Presidente do PT, o deputado Ricardo Berzoini (SP) defendeu, nesta sexta-feira, uma posição dura e intransigente do governo brasileiro com a Bolívia, que assumiu o controle das refinarias da Petrobras no país, incluindo o fluxo de caixa das empresas.
- Acredito que neste momento o governo está consciente da necessidade de ser muito duro com o governo boliviano e de demonstrar que não há qualquer transigência em relação a essa questão - disse Berzoini a jornalista após encontro com empresários pró-Lula.
Trata-se de uma reviravolta na postura do partido, que no início da crise pregava, assim como o governo, a defesa do direito da Bolívia de nacionalizar o gás e o petróleo.
- Num relacionamento diplomático é bom demonstrar disposição de diálogo e negociação. Mas, neste momento, o governo boliviano perdeu a oportunidade de fazer uma negociação mais tranquila e vai, com certeza, negociar em condições desfavoráveis - afirmou.
Berzoini não descarta que a Petrobras recorra a organismos internacionais para se defender da medida da Bolívia.
- Não há como tratar de outra maneira senão manifestando nosso repúdio e insatisfação com a postura do governo boliviano, que errou ao comprar uma briga com o país que é um grande mercado e um grande parceiro econômico - disse.
Críticas ao tucano
Ainda na entrevista, Berzoini afirmou que as críticas feitas pelo tucano Geraldo Alckmin contra a postura do governo na crise com a Bolívia representam uma procura desesperada para que sua candidatura ao Planalto não afunde.
- O candidato Geraldo Alckmin procura desesperadamente uma bóia para a sua campanha. Ele tem uma história aqui em São Paulo que não o autoriza a qualquer crítica ao presidente Lula. Até porque, sob sua gestão, ele deixou o PCC [Primeiro Comando da Capital] crescer nos presídios de São Paulo e provocou, evidentemente, uma instabilidade que preocupa toda população de São Paulo - afirmou Berzoini.

- **Entradas exibidas**:
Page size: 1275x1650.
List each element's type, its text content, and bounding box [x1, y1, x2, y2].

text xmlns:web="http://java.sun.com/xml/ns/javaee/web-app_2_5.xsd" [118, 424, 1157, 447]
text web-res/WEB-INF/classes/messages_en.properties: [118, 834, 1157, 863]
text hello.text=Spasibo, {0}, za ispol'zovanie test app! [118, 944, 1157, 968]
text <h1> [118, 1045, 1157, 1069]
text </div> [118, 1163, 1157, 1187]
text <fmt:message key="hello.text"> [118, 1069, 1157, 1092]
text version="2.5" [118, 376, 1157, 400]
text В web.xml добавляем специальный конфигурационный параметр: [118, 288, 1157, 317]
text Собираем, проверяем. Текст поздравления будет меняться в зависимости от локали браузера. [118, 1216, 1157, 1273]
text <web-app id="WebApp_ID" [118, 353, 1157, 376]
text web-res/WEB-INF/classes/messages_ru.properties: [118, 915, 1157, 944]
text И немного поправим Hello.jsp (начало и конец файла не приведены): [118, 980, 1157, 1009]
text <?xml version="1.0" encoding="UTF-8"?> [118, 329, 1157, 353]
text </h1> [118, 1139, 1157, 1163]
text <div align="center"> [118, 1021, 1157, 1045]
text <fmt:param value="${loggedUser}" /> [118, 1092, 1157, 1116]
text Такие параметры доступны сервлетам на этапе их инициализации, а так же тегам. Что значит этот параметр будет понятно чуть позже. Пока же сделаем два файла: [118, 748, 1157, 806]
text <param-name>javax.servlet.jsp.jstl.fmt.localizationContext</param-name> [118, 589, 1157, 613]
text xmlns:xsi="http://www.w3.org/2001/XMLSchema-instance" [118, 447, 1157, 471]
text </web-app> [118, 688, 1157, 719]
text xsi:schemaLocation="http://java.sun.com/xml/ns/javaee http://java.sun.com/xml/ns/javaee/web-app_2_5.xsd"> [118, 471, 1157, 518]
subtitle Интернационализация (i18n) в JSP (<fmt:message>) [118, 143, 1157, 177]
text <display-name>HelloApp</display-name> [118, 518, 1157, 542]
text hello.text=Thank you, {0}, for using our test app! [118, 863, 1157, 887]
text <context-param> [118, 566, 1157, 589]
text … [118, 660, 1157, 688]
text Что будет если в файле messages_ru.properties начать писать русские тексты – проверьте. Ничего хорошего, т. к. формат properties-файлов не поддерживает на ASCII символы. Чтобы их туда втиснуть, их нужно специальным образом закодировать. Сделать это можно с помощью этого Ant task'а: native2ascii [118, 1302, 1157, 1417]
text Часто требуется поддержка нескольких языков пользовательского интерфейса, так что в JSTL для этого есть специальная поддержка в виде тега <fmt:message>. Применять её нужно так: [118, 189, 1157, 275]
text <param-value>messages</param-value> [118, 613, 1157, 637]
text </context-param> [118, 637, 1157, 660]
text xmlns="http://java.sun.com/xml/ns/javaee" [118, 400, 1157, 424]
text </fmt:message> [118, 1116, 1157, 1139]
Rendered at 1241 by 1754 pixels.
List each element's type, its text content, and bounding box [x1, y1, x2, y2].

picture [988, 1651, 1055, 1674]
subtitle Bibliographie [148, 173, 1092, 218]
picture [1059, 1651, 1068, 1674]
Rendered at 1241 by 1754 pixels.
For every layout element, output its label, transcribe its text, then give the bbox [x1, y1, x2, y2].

- **O que fazer**:
1. Repita, sem mudar nada, o trecho da notícia sobre Berzoini e a Bolívia que começa nas palavras "Presidente do PT, o" e vai até "com empresários pró-Lula.".
2. Passe para o inglês esta frase da notícia sobre Berzoini e a Bolívia: "Berzoini não descarta que a Petrobras recorra a organismos internacionais para se defender da medida da Bolívia."
Não é preciso usar as entradas para nada.

- **Respostas**:
1.
Presidente do PT, o deputado Ricardo Berzoini (SP) defendeu, nesta sexta-feira, uma posição dura e intransigente do governo brasileiro com a Bolívia, que assumiu o controle das refinarias da Petrobras no país, incluindo o fluxo de caixa das empresas.
- Acredito que neste momento o governo está consciente da necessidade de ser muito duro com o governo boliviano e de demonstrar que não há qualquer transigência em relação a essa questão - disse Berzoini a jornalista após encontro com empresários pró-Lula.

2. Berzoini does not rule out Petrobras turning to international bodies to defend itself against Bolivia's measure.